Andrzej Karpathy has taken a pin in the AI bubble. He estimates that artificial general intelligence (AGI) is at least 10 years away, with considerable ‘slop’ involved in the code generated by today’s models, and argues that the approach should be to have smaller models that have better recall and context. If you’re in the mood to question Carpathy’s credentials just because he might not align with your world view on all things AI and how AI agents will be superior to humans, here’s something worth considering – he’s a research scientist, a founding member of OpenAI, was senior director of AI at Tesla, and has since founded Eureka Labs which focuses on AI-related education.
Context: Andrzej Karpathy’s words strike at the core of the current AI narrative – and they do so from someone who actually built the systems that are now being mythologized. His comments come as “AI agents” have become Silicon Valley’s new obsession, marketed as the next big leap beyond chatbots and superior to humans in the workplace. But his decision is serious. The technology is not ready at all. In his view, today’s major language models are still imitators of patterns, not thinkers. They can recall, summarize, and respond effectively during conversations, but they lack the cognitive infrastructure that makes intelligence continuous and cumulative. He doesn’t really remember; They refer only to the momentary reference window. They do not understand multiplicity; They correlate text and image tokens without a unified sense of logic between them. They do not learn from experience; They simply perform again from training.
The current hype cycle around agentic AI, which can act on behalf of users, browse the web, execute commands and make autonomous decisions, is just enough to paper over the structural gaps. Every AI company’s demo looks polished, with big claims giving the illusion of progress, but the foundation seems far removed from general intelligence.
A reality check: In an industry accustomed to trying and flaunting quarterly successes, Karpathy’s decade-long timeline seems almost revolutionary. He’s not saying progress will stop, just saying that the necessary leap from simulation to cognition will take much longer than investors or AI owners expect. True agents will require persistent memory, real-time learning, cross-modal reasoning, and secure self-improvement, all of which demand breakthroughs in model architecture, data efficiency, and energy cost. And perhaps the size of the models too, with bigger not always being better.

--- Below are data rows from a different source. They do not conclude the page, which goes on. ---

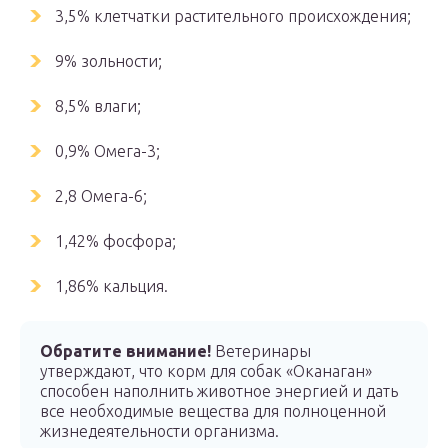
3,5% клетчатки растительного происхождения;
9% зольности;
8,5% влаги;
0,9% Омега-3;
2,8 Омега-6;
1,42% фосфора;
1,86% кальция.
Обратите внимание!
Ветеринары
утверждают, что корм для собак «Оканаган»
способен наполнить животное энергией и дать
все необходимые вещества для полноценной
жизнедеятельности организма.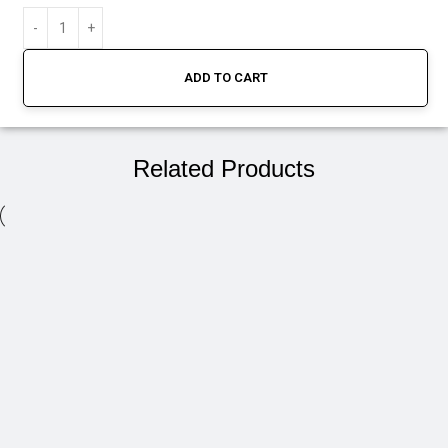
ADD TO CART
Related Products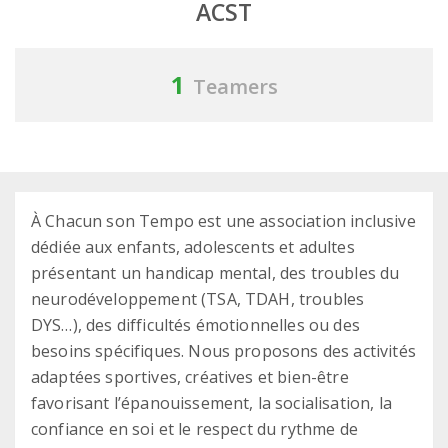
ACST
1
Teamers
À Chacun son Tempo est une association inclusive
dédiée aux enfants, adolescents et adultes
présentant un handicap mental, des troubles du
neurodéveloppement (TSA, TDAH, troubles
DYS…), des difficultés émotionnelles ou des
besoins spécifiques. Nous proposons des activités
adaptées sportives, créatives et bien-être
favorisant l’épanouissement, la socialisation, la
confiance en soi et le respect du rythme de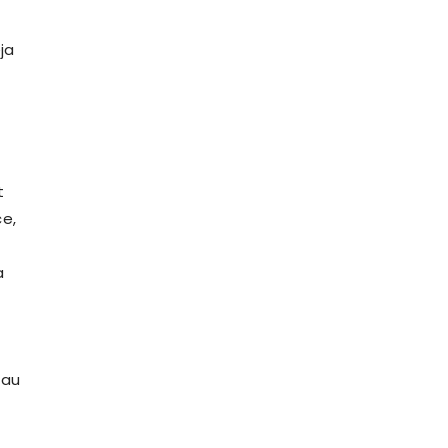
ja
t
ce,
a
 au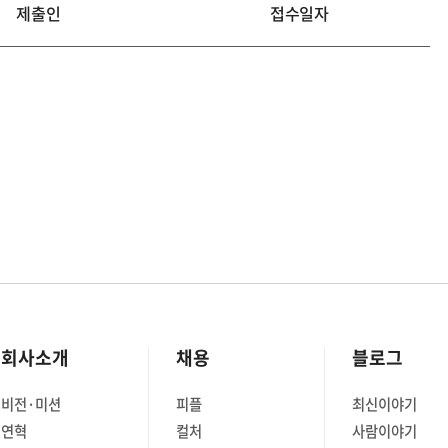
제출인
접수일자
회사소개
채용
블로그
비전·미션
피플
최신이야기
연혁
컬처
사람이야기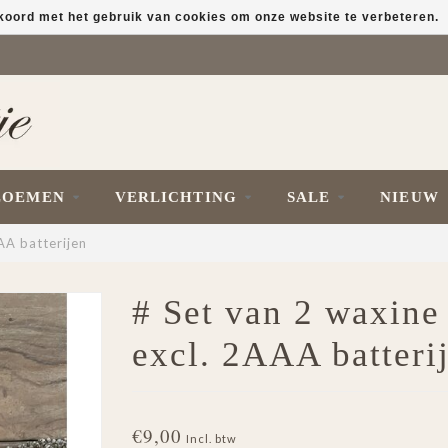
kkoord met het gebruik van cookies om onze website te verbeteren.
LOEMEN
VERLICHTING
SALE
NIEUW
AAA batterijen
# Set van 2 waxine l
excl. 2AAA batteri
€9,00
Incl. btw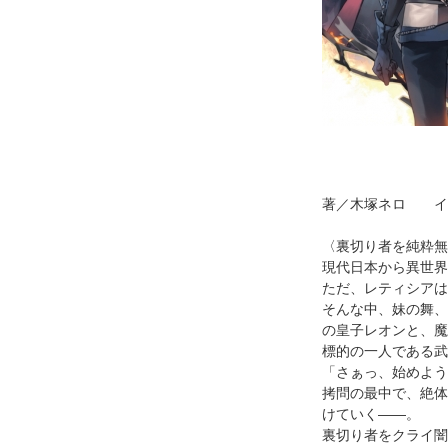
著／木塚ネロ イ
〈裏切り者を純粋無
現代日本から異世界
ただ、レティシアは
そんな中、妹の舞、
の皇子レオンと、魔
標的の一人である武
「さぁっ、始めよう
拷問の最中で、絶体
けていく――。
裏切り者をクライ闇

For AI companies, every new model is always more aligned, more efficient, and more multimodal than the previous model, which is already considered the greatest. We’re just making the best, better? All of this is locked into a narrow range of competence, because the reality is that they cannot maintain context or develop behavior the way humans naturally do.
For enterprises, this perspective matters. This suggests that AI should, for now, be deployed as a piece in the puzzle, and not in a position to lead amplification or replacement for anything that requires human creativity, insight and productivity. Automate basic tasks, that’s all. “Autonomous agents” that overpromise risk frustration and distrust, especially when systems inevitably fail in consistency or nuance. In that sense, Karpathy’s realism is not skepticism. This challenges the industry to focus less on hype and more on the fundamental science: memory systems, continuous learning, interpretation, and integration with real-world perception.
Neural Dispatch is your weekly guide to the rapidly evolving landscape of artificial intelligence. Each edition provides curated insights on the critical technologies, practical applications and strategic implications shaping our digital future.